Estórias em Vão [2007]Ficção

Viver Sozinha…

Seis e meia! Que seca, nada para fazer. Bem que podia comprar o jornal e procurar um emprego… Mas para quê? O dinheiro que a mi­nha família me deixou chega bem. E mais o subsídio de desemprego que ganho, dá para até ter alguns luxos. Mas o tempo podia passar mais depressa se fizesse alguma coisa… Passo os dias aqui fechada, ora a ver televisão, na internet a ver sites pornográficos e a mastur­bar-me, enfim, que VIDA…

Desligo a televisão, vou buscar a mesma revista de sempre e dei­to-me no sofá. Desaperto as calcas de ganga que respiram aliviadas, baixo-as até aos tornozelos e masturbo-me mais uma vez. Será que estou a ficar viciada? Segunda vez num dia… Com cinquenta e dois anos e ainda nisto… No fim acabo por adormecer, por pouco mais de duas horas. Sonho que conheço um homem, sempre a mesma merda de sonho, que só me faz ficar tão desiludida quando acordo…

Olho o relógio e são quase nove horas. Vou à cozinha e ponho a aquecer a comida do meio-dia. Cozinho sempre a mais ao meio-dia para depois ao jantar só ter de aquecer. Poupo trabalho… Enquanto a comida aquece, tomo um duche. Depois do champô, sabonete, creme hidratante, amaciador, creme anti-celulite, auto-bronzeador e desodorizante, dirijo-me ao quarto, onde me visto. Calças de gan­ga justas, uma blusa azul escura com um decote grande, casaco de seda azul por cima. Como frango e arroz e bebo uma garrafa de vinho tinto nacional (apesar de não apreciar muito vinho finlan­dês), vendo televisão, e demoro mais de uma hora. Por fim, quando chegam as 23h, vou sair. Não combino nada com ninguém (não teria também muita gente com quem combinar), quero estar livre, nunca se sabe.

Completamente tonta (uma garrafa de vinho para uma senhora não é pouco), vou com calma pela rua, Kauppakatu. Uma das coi­sas que aprecio em Jyvaskyla é a noite. Cheia de estudantes, cheia de estudantes estrangeiros, um bom ambiente. Penso durante um segundo e decido ir ao Fever. Quando chego, após pagar 4€ para entrar, mais 1,20 € para deixar o casaco, vou para o bar. Está cheio hoje, bom! A primeira coisa que faço é pedir uma cerveja. Aí fico, encostada ao bar, bebendo cerveja atrás de cerveja. Uma banda toca covers de músicas modernas. Vou bebendo, esperando que acabe, e sempre olhando à volta, nas esperança que alguém troque um olhar comigo.

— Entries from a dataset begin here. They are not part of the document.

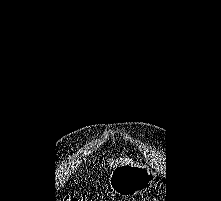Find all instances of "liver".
Listing matches in <instances>:
<instances>
[{
	"label": "liver",
	"instance_id": "obj_1",
	"mask_svg": "<svg viewBox=\"0 0 221 201\" xmlns=\"http://www.w3.org/2000/svg\"><path fill=\"white\" fill-rule=\"evenodd\" d=\"M128 163H132L129 159H124V160H120V161H111L110 164L113 166V167H116L120 164H128Z\"/></svg>",
	"mask_w": 221,
	"mask_h": 201
}]
</instances>
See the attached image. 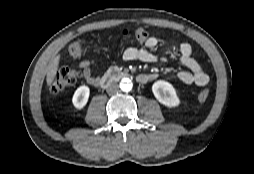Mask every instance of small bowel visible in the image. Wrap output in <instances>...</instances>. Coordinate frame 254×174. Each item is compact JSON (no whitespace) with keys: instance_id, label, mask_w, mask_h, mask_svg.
<instances>
[{"instance_id":"small-bowel-1","label":"small bowel","mask_w":254,"mask_h":174,"mask_svg":"<svg viewBox=\"0 0 254 174\" xmlns=\"http://www.w3.org/2000/svg\"><path fill=\"white\" fill-rule=\"evenodd\" d=\"M158 45L156 37H149L143 47L131 46L124 50L123 59L125 61L141 60L145 62H156L159 60V55L154 52ZM177 52L178 61L186 68L175 75V78L186 85L195 84L203 86L208 83V75L205 73L201 65L193 56V50L189 43H181L173 46ZM95 64L94 60H85L79 63L78 67L83 72L84 80L92 85L98 86L100 77L93 74L92 68ZM156 78V74H141L138 80L141 83L151 82Z\"/></svg>"}]
</instances>
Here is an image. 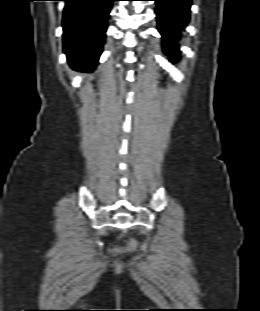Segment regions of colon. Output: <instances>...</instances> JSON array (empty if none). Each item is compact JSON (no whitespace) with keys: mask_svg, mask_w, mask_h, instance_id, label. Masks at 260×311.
<instances>
[{"mask_svg":"<svg viewBox=\"0 0 260 311\" xmlns=\"http://www.w3.org/2000/svg\"><path fill=\"white\" fill-rule=\"evenodd\" d=\"M136 246H137L136 240L130 239V241H129V249L130 250H134L136 248Z\"/></svg>","mask_w":260,"mask_h":311,"instance_id":"colon-1","label":"colon"}]
</instances>
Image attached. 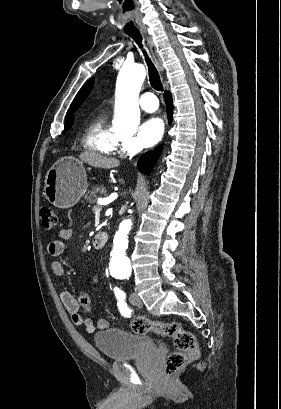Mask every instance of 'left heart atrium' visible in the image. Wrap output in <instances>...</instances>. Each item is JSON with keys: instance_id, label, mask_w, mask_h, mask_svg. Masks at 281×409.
<instances>
[{"instance_id": "1", "label": "left heart atrium", "mask_w": 281, "mask_h": 409, "mask_svg": "<svg viewBox=\"0 0 281 409\" xmlns=\"http://www.w3.org/2000/svg\"><path fill=\"white\" fill-rule=\"evenodd\" d=\"M164 133V122L158 116H150L140 127L139 139L143 146L151 147L157 144Z\"/></svg>"}]
</instances>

Quando é uma da manhã e seguramente muita gente já esta bê­beda (é mais fácil assim) vou para a pista. Por esta hora já muita gente da minha idade dança, com o mesmo propósito que eu. Eis que avisto um jovem, não deve ter mais de vinte e quatro anos. Tem aspecto de sul da Europa, Itália, Espanha… Ou Portugal, sim. Com um aspecto descontraído, cabelo mais ou menos grande e escuro, calcas de ganga azuis e uma t-shirt da mesma cor que diz “LIFE is Skaté (What Else?)”. Eu dizia-lhe ‘what else’… Aproximo-me e co­meço a fixá-lo. O rapaz não precisa de muito tempo para perceber. Coitado, tenta fazer com que eu não perceba, mas eu percebi que ele percebeu. Mas não olha para mim, não faz caso… Decido-me! Aproximo-me mais e toco-lhe no ombro, chamando-o para dançar. Coitado… Faz um sorriso envergonhado e diz que não, virando-se lentamente para outro lado. Espera cinco minutos, para eu não pen­sar que abandona a pista por minha causa, e sai, indo ter com dois amigos altos, de aspecto de Norte da Europa.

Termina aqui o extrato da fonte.